In many ways, the media and popular culture portrays Japan pretty closely: technologically advanced, cosmopolitan and ever so polite and polished. But having recently visited the country, here are five things I wish I knew beforehand that would’ve made my visit even smoother.
Train Pass vs. Bus Pass
Undoubtedly, you’ve heard of Japan’s well established and advanced rail system. But if you are like me and budget is a high priority on your list, foregoing trains and opting for buses is way more economical.
Many travellers will go for the JR Pass, but it was an easy decision for me to dismiss the pass in favour of the Willer bus pass. There are other bus companies, but Willer is one of the largest operating bus companies that actually have an English website. I noticed many other bus companies at the station, but were all in Japanese only.
Here are my reasons why I preferred the bus pass over the rail pass:
Passes are restricted to specific areas and routes. There’s no a la carte system, where you pick only the destinations you want to travel to. Instead, if you have destinations outside of a package, you’re only choices are to buy another package or buy a single ride – which can cost as much as a package itself.
JR Passes come in 7, 14 and 21 day passes. The pass is activated after your first transit and you’re given unlimited rides within the package time period. The downside to this is that the pass will run continuously, and days are counted regardless if you have travelled or not.
The JR Pass gives travellers access to the most advanced and quickest trains available. With that comes with a high price tag. JR trains are the top of the line, but are often more expensive than any other choices available.
Willer Bus pass
The Willer Bus pass on the other hand doesn’t have area restrictions or time constraints. You can get 3, 5 or 7 days ride passes. Bus trips can go anywhere within Japan, though you may need to transfer for longer distances. And the passes are only active on your ride days and don’t expire for months. Ride days also provide unlimited travel, so if you need to travel long distances with multiple transfers, as long as it’s within the same calendar day, it’s accounted for!
The Willer pass is also significantly more economical than the JR pass. Though, at a fraction of the price, travel is less comfortable and a lot slower. However, the Willer buses were still the most advanced and comfortable busses I’ve ever experienced!
Since I was not lacking in time, I also took a lot of overnight buses to save even further. As horrifying as travelling overnight on a bus sounds, the Willer buses might change your mind. The company does try their best to make your travel as comfortable as possible, where each seat comes with a head cover and can recline so far back, you’re basically lying down.
Internet and credit cards
Even though Japan is known for its technological advances, I was surprised to find out their online convenience was not as far along as I expected. I thought it would’ve been a breeze to purchase tickets and arrange travel online, but I quickly realized that wasn’t the case.
Some things I could purchase online, but most of the time I had to go directly to the source or go to a local convenience store to purchase tickets. To add to the difficulties, most of the sites were only available in Japanese.

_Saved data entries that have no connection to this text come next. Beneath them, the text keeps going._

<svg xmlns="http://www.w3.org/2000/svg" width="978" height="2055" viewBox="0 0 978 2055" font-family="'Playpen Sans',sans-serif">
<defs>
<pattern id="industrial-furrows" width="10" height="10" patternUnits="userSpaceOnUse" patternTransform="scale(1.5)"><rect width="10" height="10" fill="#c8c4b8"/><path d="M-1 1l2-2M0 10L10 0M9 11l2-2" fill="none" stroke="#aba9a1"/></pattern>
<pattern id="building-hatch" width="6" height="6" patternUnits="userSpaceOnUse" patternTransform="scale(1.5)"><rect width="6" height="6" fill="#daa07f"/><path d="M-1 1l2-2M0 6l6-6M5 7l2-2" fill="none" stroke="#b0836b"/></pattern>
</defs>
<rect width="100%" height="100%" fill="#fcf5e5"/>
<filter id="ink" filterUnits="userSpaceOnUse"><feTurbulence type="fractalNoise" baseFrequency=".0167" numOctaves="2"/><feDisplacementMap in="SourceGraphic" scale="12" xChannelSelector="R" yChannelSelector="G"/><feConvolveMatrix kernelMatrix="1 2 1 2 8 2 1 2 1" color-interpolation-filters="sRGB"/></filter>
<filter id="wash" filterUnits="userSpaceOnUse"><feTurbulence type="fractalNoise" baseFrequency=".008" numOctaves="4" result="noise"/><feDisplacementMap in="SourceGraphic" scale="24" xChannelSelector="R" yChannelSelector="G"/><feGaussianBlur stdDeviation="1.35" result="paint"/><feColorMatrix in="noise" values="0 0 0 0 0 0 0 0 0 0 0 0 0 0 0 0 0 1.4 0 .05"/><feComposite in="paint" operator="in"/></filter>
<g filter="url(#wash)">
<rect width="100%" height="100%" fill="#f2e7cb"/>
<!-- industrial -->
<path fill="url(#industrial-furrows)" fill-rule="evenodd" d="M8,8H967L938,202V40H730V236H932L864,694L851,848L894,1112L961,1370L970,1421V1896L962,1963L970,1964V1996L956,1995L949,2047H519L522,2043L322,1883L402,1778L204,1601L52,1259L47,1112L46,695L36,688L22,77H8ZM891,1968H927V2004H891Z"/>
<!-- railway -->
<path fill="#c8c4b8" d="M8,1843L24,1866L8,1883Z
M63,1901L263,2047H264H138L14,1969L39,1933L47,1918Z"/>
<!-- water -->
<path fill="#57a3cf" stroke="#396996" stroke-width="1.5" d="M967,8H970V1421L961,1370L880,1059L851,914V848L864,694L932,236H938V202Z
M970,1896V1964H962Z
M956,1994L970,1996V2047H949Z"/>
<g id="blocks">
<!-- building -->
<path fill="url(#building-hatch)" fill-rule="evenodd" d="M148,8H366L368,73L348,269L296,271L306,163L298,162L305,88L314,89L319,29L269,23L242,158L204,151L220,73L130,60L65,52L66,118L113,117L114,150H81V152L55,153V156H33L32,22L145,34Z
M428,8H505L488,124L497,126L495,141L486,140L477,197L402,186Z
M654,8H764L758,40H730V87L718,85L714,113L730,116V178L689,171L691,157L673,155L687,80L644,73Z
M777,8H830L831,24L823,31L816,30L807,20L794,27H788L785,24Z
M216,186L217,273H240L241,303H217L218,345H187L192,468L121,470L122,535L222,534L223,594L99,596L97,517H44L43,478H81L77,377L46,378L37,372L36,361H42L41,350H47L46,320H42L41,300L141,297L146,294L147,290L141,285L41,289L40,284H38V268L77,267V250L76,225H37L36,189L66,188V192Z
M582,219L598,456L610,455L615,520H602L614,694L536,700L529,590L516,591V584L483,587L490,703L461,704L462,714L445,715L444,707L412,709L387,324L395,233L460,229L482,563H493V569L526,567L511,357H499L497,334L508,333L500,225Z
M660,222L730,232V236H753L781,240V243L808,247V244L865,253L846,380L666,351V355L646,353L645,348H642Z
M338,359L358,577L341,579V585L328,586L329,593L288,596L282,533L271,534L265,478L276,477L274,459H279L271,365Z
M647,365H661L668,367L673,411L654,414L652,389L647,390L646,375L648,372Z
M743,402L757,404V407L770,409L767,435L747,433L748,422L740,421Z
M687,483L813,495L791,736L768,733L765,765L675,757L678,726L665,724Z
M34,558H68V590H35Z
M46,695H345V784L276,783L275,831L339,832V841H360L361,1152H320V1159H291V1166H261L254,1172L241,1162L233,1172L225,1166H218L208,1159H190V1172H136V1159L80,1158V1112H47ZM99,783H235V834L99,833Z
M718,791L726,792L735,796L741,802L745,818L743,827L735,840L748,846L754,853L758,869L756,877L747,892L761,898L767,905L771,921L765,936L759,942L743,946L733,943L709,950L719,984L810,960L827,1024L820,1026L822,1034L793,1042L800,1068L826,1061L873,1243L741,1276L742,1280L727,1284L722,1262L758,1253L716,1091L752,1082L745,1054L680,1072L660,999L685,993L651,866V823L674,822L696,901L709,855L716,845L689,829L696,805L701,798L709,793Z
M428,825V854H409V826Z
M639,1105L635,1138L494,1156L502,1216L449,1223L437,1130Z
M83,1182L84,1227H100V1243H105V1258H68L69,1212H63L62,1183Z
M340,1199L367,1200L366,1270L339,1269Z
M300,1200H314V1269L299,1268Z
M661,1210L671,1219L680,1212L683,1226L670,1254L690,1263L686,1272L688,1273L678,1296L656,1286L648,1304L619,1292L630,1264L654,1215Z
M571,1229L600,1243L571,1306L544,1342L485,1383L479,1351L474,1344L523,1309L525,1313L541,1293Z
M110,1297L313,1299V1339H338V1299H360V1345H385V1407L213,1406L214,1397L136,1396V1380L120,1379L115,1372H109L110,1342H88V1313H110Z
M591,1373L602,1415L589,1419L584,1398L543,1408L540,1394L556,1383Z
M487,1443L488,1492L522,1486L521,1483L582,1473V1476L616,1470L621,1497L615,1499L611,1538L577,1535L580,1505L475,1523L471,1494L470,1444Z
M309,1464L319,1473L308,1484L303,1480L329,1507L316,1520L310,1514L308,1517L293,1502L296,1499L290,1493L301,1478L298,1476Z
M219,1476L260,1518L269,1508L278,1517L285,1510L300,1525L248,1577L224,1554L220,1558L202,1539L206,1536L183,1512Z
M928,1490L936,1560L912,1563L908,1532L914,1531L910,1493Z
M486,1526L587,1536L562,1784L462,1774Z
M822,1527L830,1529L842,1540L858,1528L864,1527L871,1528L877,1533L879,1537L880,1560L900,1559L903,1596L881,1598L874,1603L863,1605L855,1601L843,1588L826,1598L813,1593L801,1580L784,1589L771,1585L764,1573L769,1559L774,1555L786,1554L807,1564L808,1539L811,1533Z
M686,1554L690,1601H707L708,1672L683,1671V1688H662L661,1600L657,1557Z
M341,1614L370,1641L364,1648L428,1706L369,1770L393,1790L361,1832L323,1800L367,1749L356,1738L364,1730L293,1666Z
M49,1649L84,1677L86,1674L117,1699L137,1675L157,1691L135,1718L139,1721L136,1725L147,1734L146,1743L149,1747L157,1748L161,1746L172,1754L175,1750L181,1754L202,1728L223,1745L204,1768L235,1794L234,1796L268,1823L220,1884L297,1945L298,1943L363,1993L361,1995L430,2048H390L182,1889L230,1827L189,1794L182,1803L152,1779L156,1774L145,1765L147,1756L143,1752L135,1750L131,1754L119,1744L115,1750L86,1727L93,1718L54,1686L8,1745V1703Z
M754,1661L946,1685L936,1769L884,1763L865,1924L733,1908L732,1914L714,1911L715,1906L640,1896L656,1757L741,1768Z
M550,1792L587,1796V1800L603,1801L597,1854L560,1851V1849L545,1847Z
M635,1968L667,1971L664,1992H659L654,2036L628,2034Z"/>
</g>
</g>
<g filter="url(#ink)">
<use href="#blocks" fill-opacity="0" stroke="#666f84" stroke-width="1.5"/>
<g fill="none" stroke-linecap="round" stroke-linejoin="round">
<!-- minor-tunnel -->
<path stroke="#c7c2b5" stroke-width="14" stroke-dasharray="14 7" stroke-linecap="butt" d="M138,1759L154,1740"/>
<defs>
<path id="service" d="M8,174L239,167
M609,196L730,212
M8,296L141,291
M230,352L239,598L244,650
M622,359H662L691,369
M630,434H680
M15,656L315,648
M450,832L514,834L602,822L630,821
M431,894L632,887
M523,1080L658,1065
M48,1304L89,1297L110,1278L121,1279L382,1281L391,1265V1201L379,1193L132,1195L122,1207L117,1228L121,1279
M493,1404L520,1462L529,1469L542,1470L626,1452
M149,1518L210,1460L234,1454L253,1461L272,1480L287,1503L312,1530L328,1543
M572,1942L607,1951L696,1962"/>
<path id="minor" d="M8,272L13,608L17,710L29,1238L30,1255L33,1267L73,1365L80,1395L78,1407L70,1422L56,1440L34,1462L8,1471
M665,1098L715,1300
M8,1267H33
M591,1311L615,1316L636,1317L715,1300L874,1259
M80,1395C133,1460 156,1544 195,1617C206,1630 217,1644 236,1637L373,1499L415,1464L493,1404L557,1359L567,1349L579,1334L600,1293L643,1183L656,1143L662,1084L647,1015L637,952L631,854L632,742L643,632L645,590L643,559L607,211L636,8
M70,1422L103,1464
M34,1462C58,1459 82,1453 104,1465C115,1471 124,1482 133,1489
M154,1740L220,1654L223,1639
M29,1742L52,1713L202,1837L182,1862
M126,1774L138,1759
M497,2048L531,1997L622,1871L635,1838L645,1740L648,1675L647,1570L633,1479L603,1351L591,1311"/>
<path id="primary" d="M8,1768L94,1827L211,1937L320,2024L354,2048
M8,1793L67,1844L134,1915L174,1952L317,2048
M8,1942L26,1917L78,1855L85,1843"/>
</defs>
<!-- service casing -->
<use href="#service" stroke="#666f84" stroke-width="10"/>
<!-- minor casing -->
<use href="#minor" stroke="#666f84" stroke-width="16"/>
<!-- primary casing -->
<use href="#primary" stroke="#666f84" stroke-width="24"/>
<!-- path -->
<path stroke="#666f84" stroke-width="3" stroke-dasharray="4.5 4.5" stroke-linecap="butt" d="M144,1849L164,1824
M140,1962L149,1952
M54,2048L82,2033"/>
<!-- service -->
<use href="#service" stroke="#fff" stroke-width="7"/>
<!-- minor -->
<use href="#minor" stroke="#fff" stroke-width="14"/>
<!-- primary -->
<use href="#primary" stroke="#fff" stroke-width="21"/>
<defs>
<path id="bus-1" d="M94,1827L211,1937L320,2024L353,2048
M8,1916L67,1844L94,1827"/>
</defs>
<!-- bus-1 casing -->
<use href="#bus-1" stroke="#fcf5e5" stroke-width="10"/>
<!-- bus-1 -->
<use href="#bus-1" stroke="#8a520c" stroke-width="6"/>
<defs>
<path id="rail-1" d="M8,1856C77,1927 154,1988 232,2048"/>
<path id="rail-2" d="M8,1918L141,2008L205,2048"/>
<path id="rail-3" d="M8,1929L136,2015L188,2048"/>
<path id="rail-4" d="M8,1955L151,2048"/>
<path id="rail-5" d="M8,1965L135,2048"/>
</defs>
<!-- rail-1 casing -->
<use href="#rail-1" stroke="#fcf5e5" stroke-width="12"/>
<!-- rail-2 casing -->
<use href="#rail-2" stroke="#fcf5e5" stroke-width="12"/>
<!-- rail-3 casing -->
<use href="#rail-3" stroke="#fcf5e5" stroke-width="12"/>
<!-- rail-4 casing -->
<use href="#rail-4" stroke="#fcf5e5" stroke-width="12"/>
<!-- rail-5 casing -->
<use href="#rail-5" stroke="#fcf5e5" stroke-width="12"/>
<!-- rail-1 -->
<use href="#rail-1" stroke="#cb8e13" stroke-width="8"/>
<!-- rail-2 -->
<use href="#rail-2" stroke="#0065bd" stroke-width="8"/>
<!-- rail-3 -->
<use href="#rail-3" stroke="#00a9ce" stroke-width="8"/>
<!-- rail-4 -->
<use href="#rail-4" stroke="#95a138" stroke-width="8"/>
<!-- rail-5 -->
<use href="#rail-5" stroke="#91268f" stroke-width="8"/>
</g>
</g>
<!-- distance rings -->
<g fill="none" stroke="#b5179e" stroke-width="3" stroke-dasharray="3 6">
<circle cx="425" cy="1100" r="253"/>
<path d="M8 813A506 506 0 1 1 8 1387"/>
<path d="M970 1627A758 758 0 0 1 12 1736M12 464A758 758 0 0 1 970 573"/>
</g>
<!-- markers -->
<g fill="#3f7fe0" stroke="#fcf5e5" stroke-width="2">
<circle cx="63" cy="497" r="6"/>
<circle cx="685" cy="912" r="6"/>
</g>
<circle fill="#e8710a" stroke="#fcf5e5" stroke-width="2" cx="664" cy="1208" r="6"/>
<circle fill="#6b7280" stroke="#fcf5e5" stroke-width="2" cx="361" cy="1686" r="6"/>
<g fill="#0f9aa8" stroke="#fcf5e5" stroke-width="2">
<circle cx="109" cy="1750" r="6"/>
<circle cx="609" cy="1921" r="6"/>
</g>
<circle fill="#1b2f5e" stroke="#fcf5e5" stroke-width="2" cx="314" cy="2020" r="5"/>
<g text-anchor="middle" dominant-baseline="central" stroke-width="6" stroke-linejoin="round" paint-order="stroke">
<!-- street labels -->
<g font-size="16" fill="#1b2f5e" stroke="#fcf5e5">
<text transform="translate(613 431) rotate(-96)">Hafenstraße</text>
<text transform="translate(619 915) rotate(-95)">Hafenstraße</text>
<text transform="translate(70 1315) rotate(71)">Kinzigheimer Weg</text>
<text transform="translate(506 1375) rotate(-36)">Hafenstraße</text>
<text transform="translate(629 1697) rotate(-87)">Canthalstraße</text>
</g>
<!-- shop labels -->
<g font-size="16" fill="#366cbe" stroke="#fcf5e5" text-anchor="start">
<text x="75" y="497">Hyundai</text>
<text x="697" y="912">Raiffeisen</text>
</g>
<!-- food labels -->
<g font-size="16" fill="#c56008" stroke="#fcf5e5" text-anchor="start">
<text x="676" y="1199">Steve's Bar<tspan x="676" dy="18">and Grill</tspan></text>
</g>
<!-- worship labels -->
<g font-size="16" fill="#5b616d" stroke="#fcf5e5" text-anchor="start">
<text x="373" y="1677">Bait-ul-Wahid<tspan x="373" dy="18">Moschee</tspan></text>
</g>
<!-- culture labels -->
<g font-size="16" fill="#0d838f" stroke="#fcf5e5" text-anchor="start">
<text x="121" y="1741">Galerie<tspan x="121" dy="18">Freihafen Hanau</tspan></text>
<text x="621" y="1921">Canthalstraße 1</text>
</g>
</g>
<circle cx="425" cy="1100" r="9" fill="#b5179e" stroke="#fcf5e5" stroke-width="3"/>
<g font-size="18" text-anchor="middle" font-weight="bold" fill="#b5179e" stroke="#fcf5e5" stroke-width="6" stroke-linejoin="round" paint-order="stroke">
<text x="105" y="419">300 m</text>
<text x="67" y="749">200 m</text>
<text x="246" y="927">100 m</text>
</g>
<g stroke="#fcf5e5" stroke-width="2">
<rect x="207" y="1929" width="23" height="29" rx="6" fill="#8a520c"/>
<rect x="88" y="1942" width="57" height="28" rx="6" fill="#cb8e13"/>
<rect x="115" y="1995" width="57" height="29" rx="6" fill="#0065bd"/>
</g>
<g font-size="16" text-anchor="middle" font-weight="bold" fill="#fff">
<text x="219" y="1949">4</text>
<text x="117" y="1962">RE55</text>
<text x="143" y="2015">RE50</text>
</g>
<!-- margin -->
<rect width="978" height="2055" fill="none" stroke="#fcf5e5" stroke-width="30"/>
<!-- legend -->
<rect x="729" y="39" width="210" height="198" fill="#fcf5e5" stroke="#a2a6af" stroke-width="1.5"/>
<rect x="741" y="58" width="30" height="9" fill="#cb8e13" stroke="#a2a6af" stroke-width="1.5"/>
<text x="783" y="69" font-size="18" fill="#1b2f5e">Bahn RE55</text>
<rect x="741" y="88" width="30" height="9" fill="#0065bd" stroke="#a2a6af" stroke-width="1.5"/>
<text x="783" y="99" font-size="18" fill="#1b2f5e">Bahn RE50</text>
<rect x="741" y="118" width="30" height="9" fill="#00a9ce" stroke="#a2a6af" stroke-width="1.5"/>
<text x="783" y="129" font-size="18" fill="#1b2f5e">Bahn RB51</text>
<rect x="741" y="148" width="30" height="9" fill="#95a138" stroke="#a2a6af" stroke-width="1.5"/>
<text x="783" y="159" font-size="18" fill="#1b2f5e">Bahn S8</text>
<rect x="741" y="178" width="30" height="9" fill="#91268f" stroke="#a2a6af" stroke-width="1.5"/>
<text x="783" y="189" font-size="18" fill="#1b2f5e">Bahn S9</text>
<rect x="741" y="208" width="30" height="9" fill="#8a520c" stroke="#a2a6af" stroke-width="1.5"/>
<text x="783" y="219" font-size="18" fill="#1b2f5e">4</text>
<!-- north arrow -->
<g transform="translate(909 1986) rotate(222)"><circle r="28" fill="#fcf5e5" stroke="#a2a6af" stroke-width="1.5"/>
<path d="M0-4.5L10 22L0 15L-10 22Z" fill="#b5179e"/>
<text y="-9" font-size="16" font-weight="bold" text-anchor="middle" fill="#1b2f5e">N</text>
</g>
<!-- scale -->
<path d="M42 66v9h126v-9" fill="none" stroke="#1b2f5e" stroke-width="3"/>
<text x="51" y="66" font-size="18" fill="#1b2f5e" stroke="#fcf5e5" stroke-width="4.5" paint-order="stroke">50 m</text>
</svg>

Japan is also still very much a cash based country. I thought I’d be able to swipe my way through the country, but I soon realized that cash is still king here.
Unlike many of the other Asian countries where free WiFi is simply everywhere: on public transport, shopping malls and even outdoor parks, WiFi in Japan is a bit more of a rarity. Some of the larger malls and attractions had free WiFi, except it was difficult to connect, slow and they made you reconnect fairly often.
Purchasing a tourist sim card in Japan is also more difficult than in most countries. The Japanese government has place a lot of rules and regulations for tourists to get sim cards, allowing only a handful of companies to provide the service.
Portable WiFi devices are also a very popular option. Split between several people, it might be more economical and many even offer generous data allowances. The only downside to portable WiFi devices is that travel companions will need to stick together in order to stay connected or someone will have to go without connection.
Charm Tip: If you can, avoid purchasing a sim card at the airport. There are only a few options and it’s more expensive. Look for Bic Camera, a popular department store, they’ll have more to choose from and if you bring your foreign passport, your purchase may qualify for Japan’s Tax-Free Shopping Program (more details below).
Restaurant Seating fee
Space is a hot commodity in Japan and it reflects in many businesses, in particular restaurants. They’re often small and it’s not surprising when they have seating outside, with tables and chairs made up of boxes.
Many restaurants also charge a seating fee along with the meal. This can be anywhere from 300 yen to 1500 yen (or more apparently!) just to sit while you have your meal. The worst part is that most restaurants don’t say how much their seating fee is until the bill comes. You can ask the restaurant before sitting, but I often had trouble getting past the language barrier.
A good clue to whether or not a restaurant will charge a seating fee is if they serve a “free” appetizer or not.
Tax free shopping
Japan is an amazing country to shop in. They have incredible selections and things you didn’t even realized existed but needed. I bought a fabric book cover that can be resized to fit any book! To make the shopping experience even better, bring your passport along on your shopping trips. Many of the stores participate in the Japan’s Tax-Free Shopping Program, offering deals for travellers with a foreign passport!